Ardrossan - Campbeltown
Mainland - Mainland
(Ayrshire - Kintyre)
Currently in Operation
2 hours 40 minutes
ISLE OF ARRAN
2013 - Present: Isle of Arran
Ardrossan: Single linkspan set into the former entrance to a now filled-in dock, large vehicle waiting area and modern terminal building located close to the ferry berth. Large car park located next to queuing area, developed out along the breakwater. Direct passenger walkway from the ferry terminal building to the railway station platform a few yards away. There is also available a second linkspan, the "Irish Berth" which can be utilised at busy times (two ship operation) or times of maintenance.
Campbeltown: A single linkspan set into the pier which aslo accommodates lots of timber traffic. The linkspan was previously used for the Ballycaslte link, operated by Claymore.

- - - -

**WRITTEN INSTRUCTION**:
Translate the following sentence from the ferry route description above into French: "There is also available a second linkspan, the "Irish Berth" which can be utilised at busy times (two ship operation) or times of maintenance."

**DATA SHOWN**:
- - - -

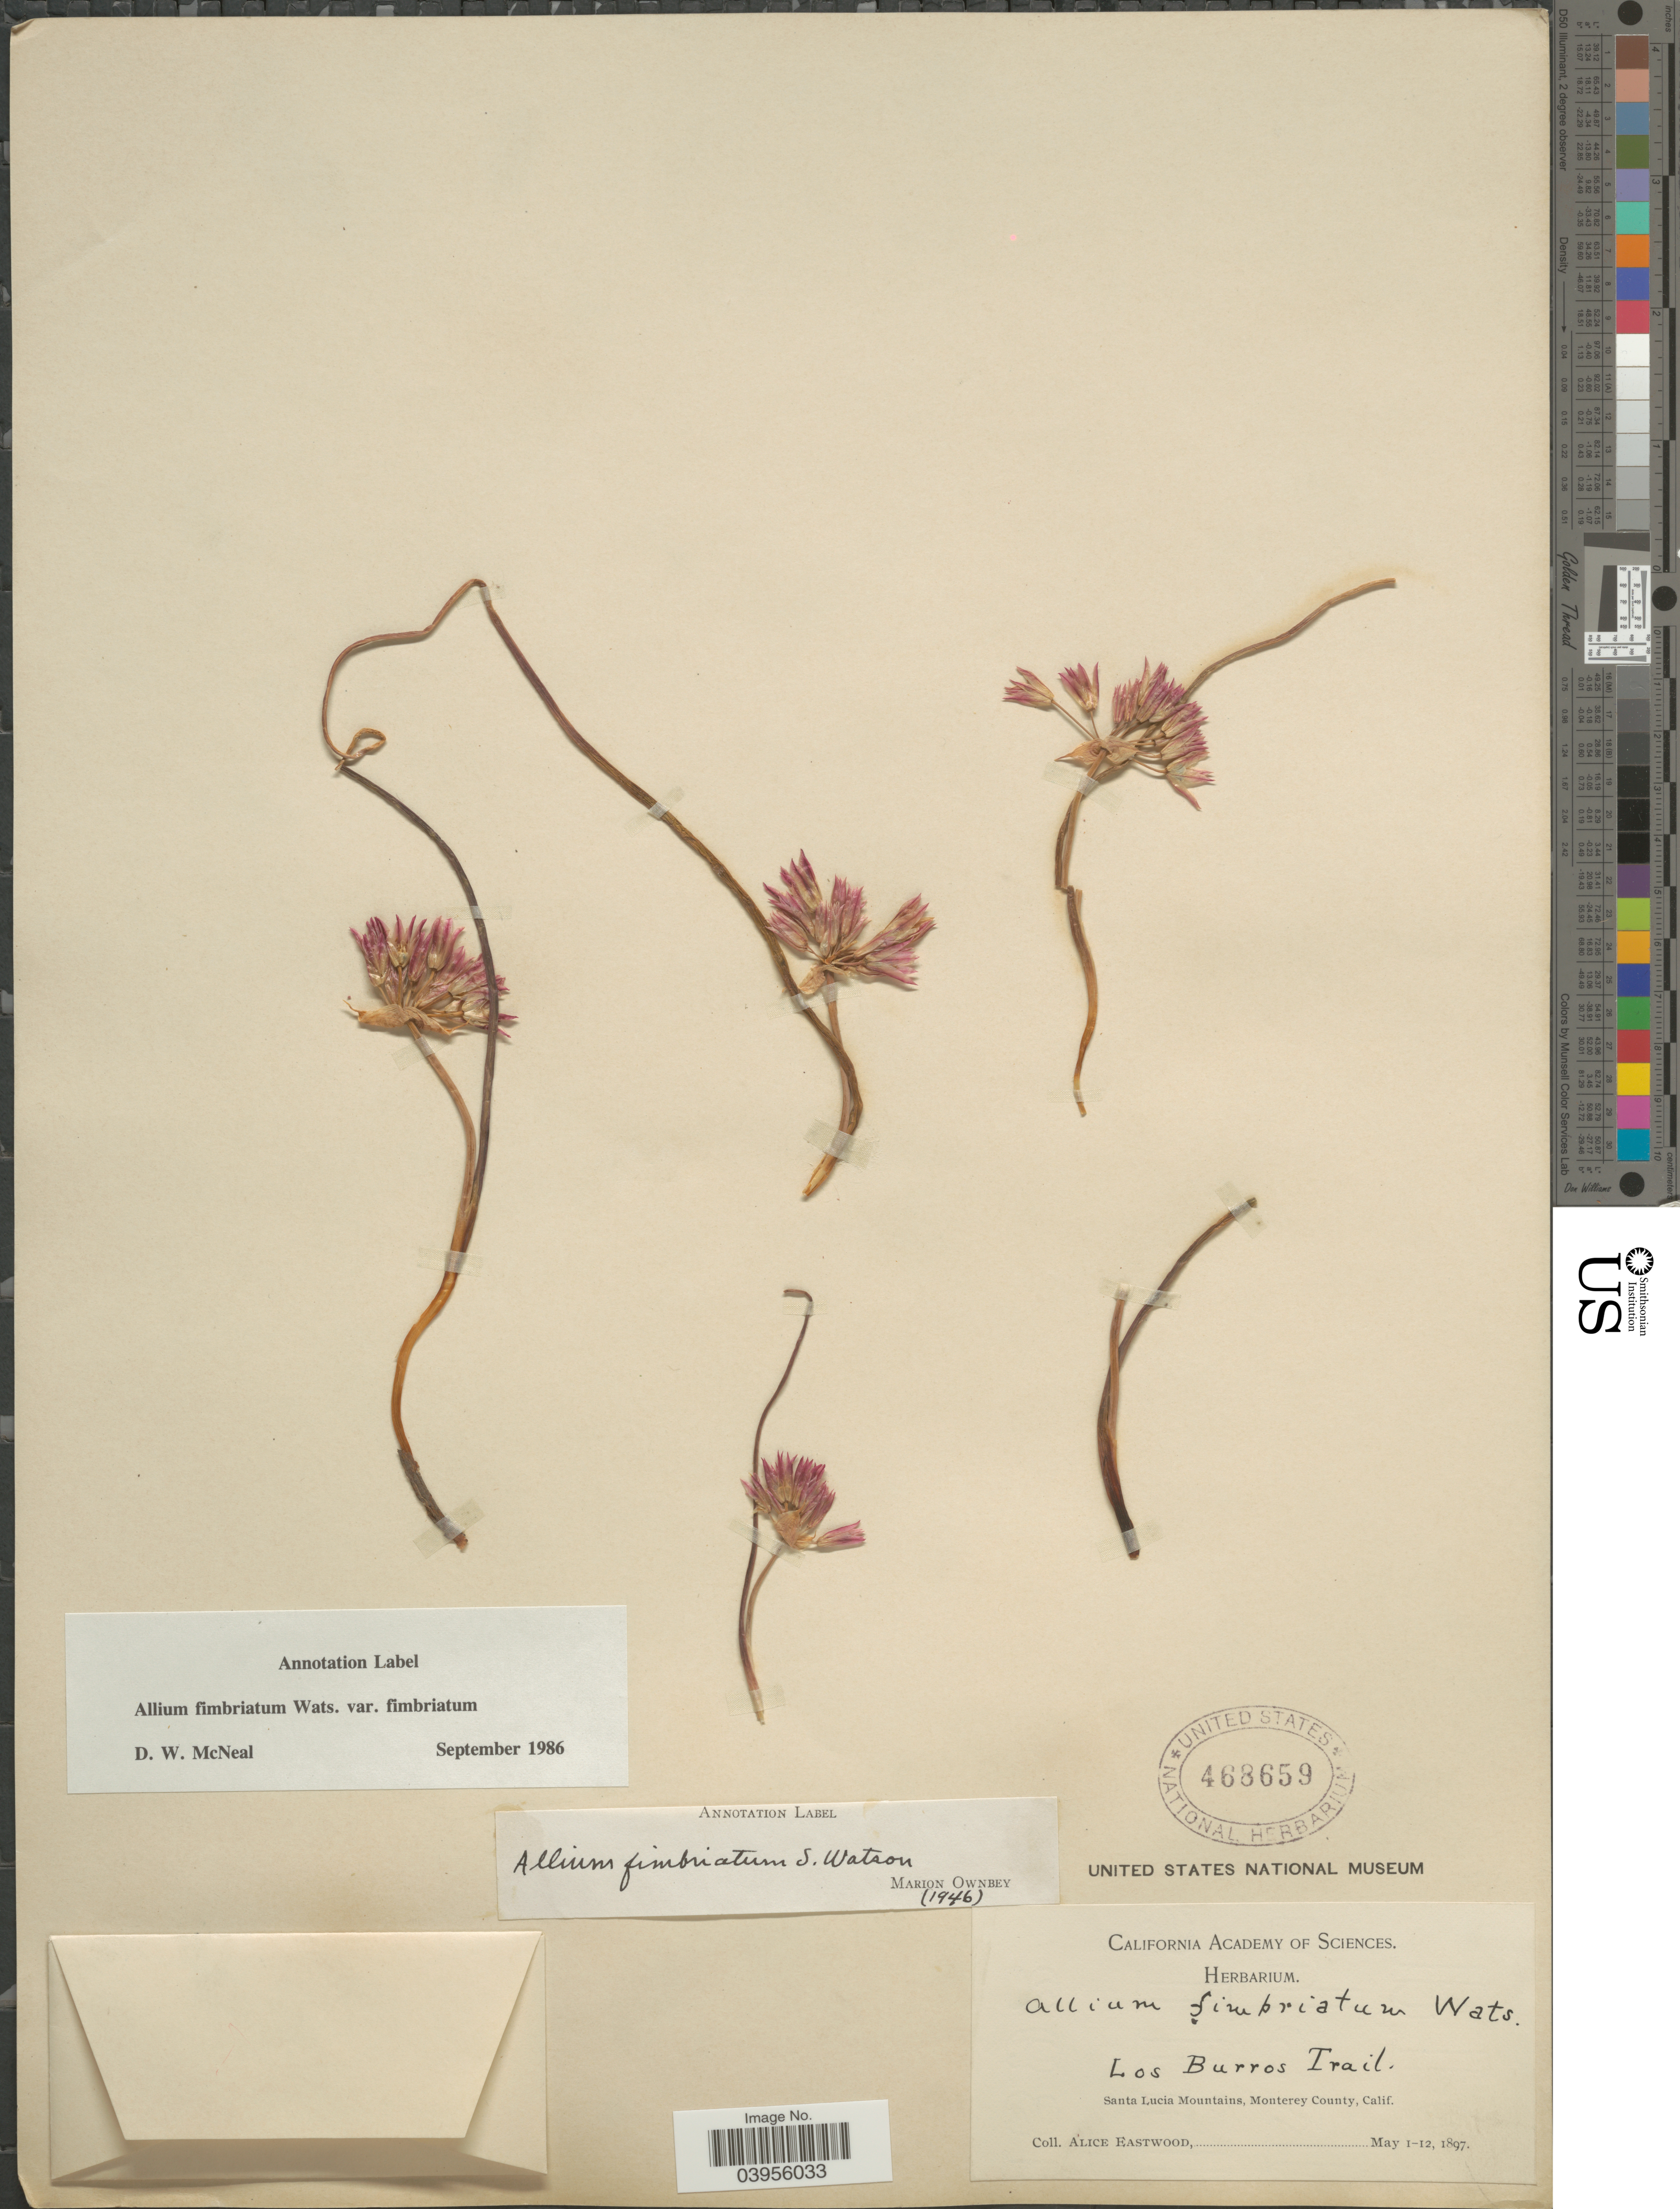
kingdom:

- - - -

**EXERCISE SOLUTION**:
Il existe également une seconde rampe d'accès, l'« Irish Berth », qui peut être utilisée aux heures de pointe (exploitation avec deux navires) ou pendant les périodes de maintenance.